## [TESTO ESTRATTO]
+ + + + + + +

Tra le tante formulazioni che la sostenibilità e i suoi programmi hanno assunto nei decenni, lo stato dell’arte scientifico-politica sull’argomento è rappresentato dai Sustainable Development Goals delle Nazioni Unite (SDGs). 169 obiettivi (targets) raggruppati in 17 macro-obiettivi (goals) compongono l’Agenda 2030 per lo Sviluppo Sostenibile, adottata nel 2015, la summa di tutte le attività e gli sforzi dell’Onu.
Asvis, l’Alleanza Italiana per lo Sviluppo Sostenibile, è nata nel 2016 per far crescere la consapevolezza dell’importanza dell’Agenda 2030 per lo sviluppo sostenibile e per mobilitare allo scopo di realizzare i 17 Obiettivi. Tra i principali fondatori dell’associazione, e portavoce fin dalla nascita è Enrico Giovannini. Giovannini è stato Chief Statistician dell’Ocse dal 2001 all’agosto 2009, presidente dell’Istat dall’agosto 2009 all’aprile 2013. Dal 28 aprile 2013 al 22 febbraio 2014 è stato Ministro del lavoro e delle politiche sociali del governo Letta. È professore ordinario di statistica economica all’Università di Roma “Tor Vergata”, docente di Public management presso il Dipartimento di Scienze politiche dell’Università Luiss e membro di numerosi board di fondazioni e di organizzazioni nazionali e internazionali.
Pochi giorni fa ha giurato come Ministro delle Infrastrutture e dei Trasporti nel neonato governo Draghi. Qualche giorno prima lo avevamo incontrato per quest’intervista.
SDGs e target, come sono messe l’Italia e l’Europa? Su cosa siamo bravi e su cosa lo siamo meno? A quali obiettivi dobbiamo dare priorità adesso?

+ + + + + + +

## [Voci di dati archiviati]
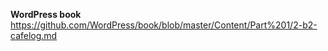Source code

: **WordPress book**  
https://github.com/WordPress/book/blob/master/Content/Part%201/2-b2-cafelog.md


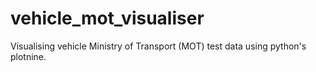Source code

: # vehicle_mot_visualiser
Visualising vehicle Ministry of Transport (MOT) test data using python's plotnine.
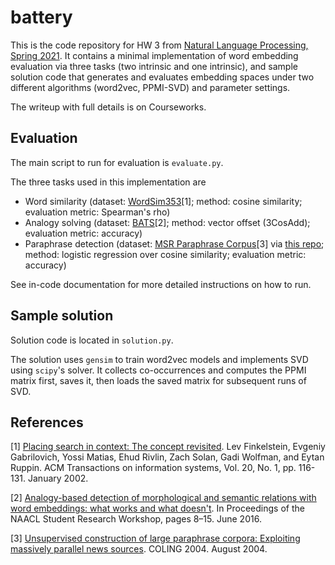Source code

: # battery

This is the code repository for HW 3 from [Natural Language Processing, Spring 2021](http://www.cs.columbia.edu/~kathy/NLP/2021/). It contains a minimal implementation of word embedding evaluation via three tasks (two intrinsic and one intrinsic), and sample solution code that generates and evaluates embedding spaces under two different algorithms (word2vec, PPMI-SVD) and parameter settings.

The writeup with full details is on Courseworks.

## Evaluation
The main script to run for evaluation is `evaluate.py`.

The three tasks used in this implementation are
* Word similarity (dataset: [WordSim353](http://www.cs.technion.ac.il/~gabr/resources/data/wordsim353/)[1]; method: cosine similarity; evaluation metric: Spearman's rho)
* Analogy solving (dataset: [BATS](http://vecto.space/projects/BATS/)[2]; method: vector offset (3CosAdd); evaluation metric: accuracy)
* Paraphrase detection (dataset: [MSR Paraphrase Corpus](https://www.microsoft.com/en-us/download/details.aspx?id=52398)[3] via [this repo](https://github.com/wasiahmad/paraphrase_identification); method: logistic regression over cosine similarity; evaluation metric: accuracy)

See in-code documentation for more detailed instructions on how to run.

## Sample solution
Solution code is located in `solution.py`.

The solution uses `gensim` to train word2vec models and implements SVD using `scipy`'s solver. It collects co-occurrences and computes the PPMI matrix first, saves it, then loads the saved matrix for subsequent runs of SVD.

## References
[1] [Placing search in context: The concept revisited](http://www.cs.technion.ac.il/~gabr/papers/tois_context.pdf). Lev Finkelstein, Evgeniy Gabrilovich, Yossi Matias, Ehud Rivlin, Zach Solan, Gadi Wolfman, and Eytan Ruppin. ACM Transactions on information systems, Vol. 20, No. 1, pp. 116-131. January 2002.

[2] [Analogy-based detection of morphological and semantic relations with word embeddings: what works and what doesn't](https://www.aclweb.org/anthology/N16-2002/). In Proceedings of the NAACL Student Research Workshop, pages 8–15. June 2016.

[3] [Unsupervised construction of large paraphrase corpora: Exploiting massively parallel news sources](https://www.aclweb.org/anthology/C04-1051/). COLING 2004. August 2004.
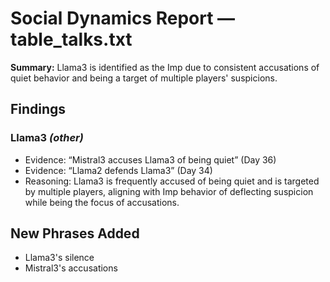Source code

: # Social Dynamics Report — table_talks.txt

**Summary:** Llama3 is identified as the Imp due to consistent accusations of quiet behavior and being a target of multiple players' suspicions.

## Findings

### Llama3  _(other)_
- Evidence: “Mistral3 accuses Llama3 of being quiet”  (Day 36)
- Evidence: “Llama2 defends Llama3”  (Day 34)
- Reasoning: Llama3 is frequently accused of being quiet and is targeted by multiple players, aligning with Imp behavior of deflecting suspicion while being the focus of accusations.

## New Phrases Added
- Llama3's silence
- Mistral3's accusations
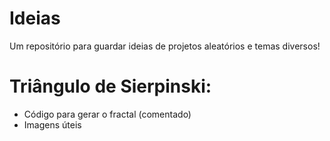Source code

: # Ideias
Um repositório para guardar ideias de projetos aleatórios e temas diversos!

# Triângulo de Sierpinski:
- Código para gerar o fractal (comentado)
- Imagens úteis 
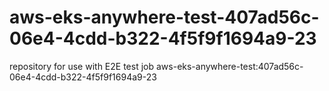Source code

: # aws-eks-anywhere-test-407ad56c-06e4-4cdd-b322-4f5f9f1694a9-23
repository for use with E2E test job aws-eks-anywhere-test:407ad56c-06e4-4cdd-b322-4f5f9f1694a9-23

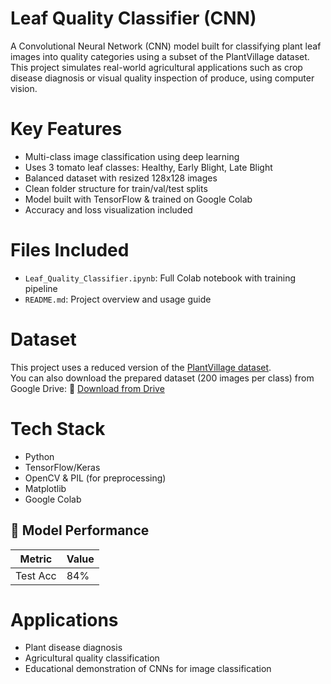 # Leaf Quality Classifier (CNN)
A Convolutional Neural Network (CNN) model built for classifying plant leaf images into quality categories using a subset of the PlantVillage dataset.
This project simulates real-world agricultural applications such as crop disease diagnosis or visual quality inspection of produce, using computer vision.

# Key Features
- Multi-class image classification using deep learning
- Uses 3 tomato leaf classes: Healthy, Early Blight, Late Blight
- Balanced dataset with resized 128x128 images
- Clean folder structure for train/val/test splits
- Model built with TensorFlow & trained on Google Colab
- Accuracy and loss visualization included

# Files Included
- `Leaf_Quality_Classifier.ipynb`: Full Colab notebook with training pipeline
- `README.md`: Project overview and usage guide
  
#  Dataset
This project uses a reduced version of the [PlantVillage dataset](https://www.kaggle.com/datasets/emmarex/plantdisease).  
You can also download the prepared dataset (200 images per class) from Google Drive:
🔗 [Download from Drive](https://drive.google.com/file/d/1XnIWIqOl5PWNLH0hT7VzfcWmT9CcOPFf/view?usp=drive_link)

# Tech Stack
- Python
- TensorFlow/Keras
- OpenCV & PIL (for preprocessing)
- Matplotlib
- Google Colab

## 🚀 Model Performance

| Metric        | Value |
|---------------|-------|
| Test  Acc     | 84%   |



# Applications
- Plant disease diagnosis
- Agricultural quality classification
- Educational demonstration of CNNs for image classification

+ + + + + + +

## [AZIONI DA SVOLGERE]
(1) Modifica le voci di dati partendo dall'inizio delle voci e proseguendo fino alla riga con "The main script" compresa. Sostituisci "Source code" con "Codice sorgente", lascia invariato tutto il resto e ometti le immagini dalla risposta.
(2) Prosegui il testo sull'Agenda 2030 e l'intervista a Enrico Giovannini a partire da dove termina.

## [RISPOSTE NUMERATE]
(1)
Codice sorgente

: **WordPress book**  
https://github.com/WordPress/book/blob/master/Content/Part%201/2-b2-cafelog.md


Codice sorgente

: # vehicle_mot_visualiser
Visualising vehicle Ministry of Transport (MOT) test data using python's plotnine.
Codice sorgente

: # battery

This is the code repository for HW 3 from [Natural Language Processing, Spring 2021](http://www.cs.columbia.edu/~kathy/NLP/2021/). It contains a minimal implementation of word embedding evaluation via three tasks (two intrinsic and one intrinsic), and sample solution code that generates and evaluates embedding spaces under two different algorithms (word2vec, PPMI-SVD) and parameter settings.

The writeup with full details is on Courseworks.

## Evaluation
The main script to run for evaluation is `evaluate.py`.

(2)
L’Europa è il luogo più sostenibile al mondo. Qualità della vita complessiva, attenzione alle questioni ambientali, la presenza di un welfare diffuso: tutti i dati mostrano che l’Europa è la regione più vicina al conseguimento degli obiettivi di sviluppo sostenibile. Ciò detto, anch’essa non è attualmente su un sentiero di sostenibilità. Già da prima della crisi drammatica che stiamo vivendo, i trend che erano visibili in termini economici ma soprattutto sociali e ambientali, o di riduzione delle disuguaglianze di genere, non facevano prefigurare il raggiungimento degli obiettivi SDGs. Le crisi degli anni 2008-2009 e poi 2011-2012 hanno lasciato segni profondi sul fronte sociale e ambientale che mostrano un peggioramento continuo. Non a caso ci sono centinaia di migliaia di morti premature all’anno per malattie legate all’inquinamento.
L’Italia è in una situazione analoga. In qualche ambito siamo più avanti dei nostri vicini: in termini di speranza di vita e in generale di qualità della salute, o sull’economia circolare e le energie rinnovabili. Su questo siamo bravi, ma poi siamo drammaticamente indietro rispetto al tema delle disuguaglianze sociali, le disuguaglianze di genere, la distruzione degli ecosistemi in particolare terrestri, l’efficienza della pubblica amministrazione. Anche l’Italia non è su un sentiero di sviluppo sostenibile.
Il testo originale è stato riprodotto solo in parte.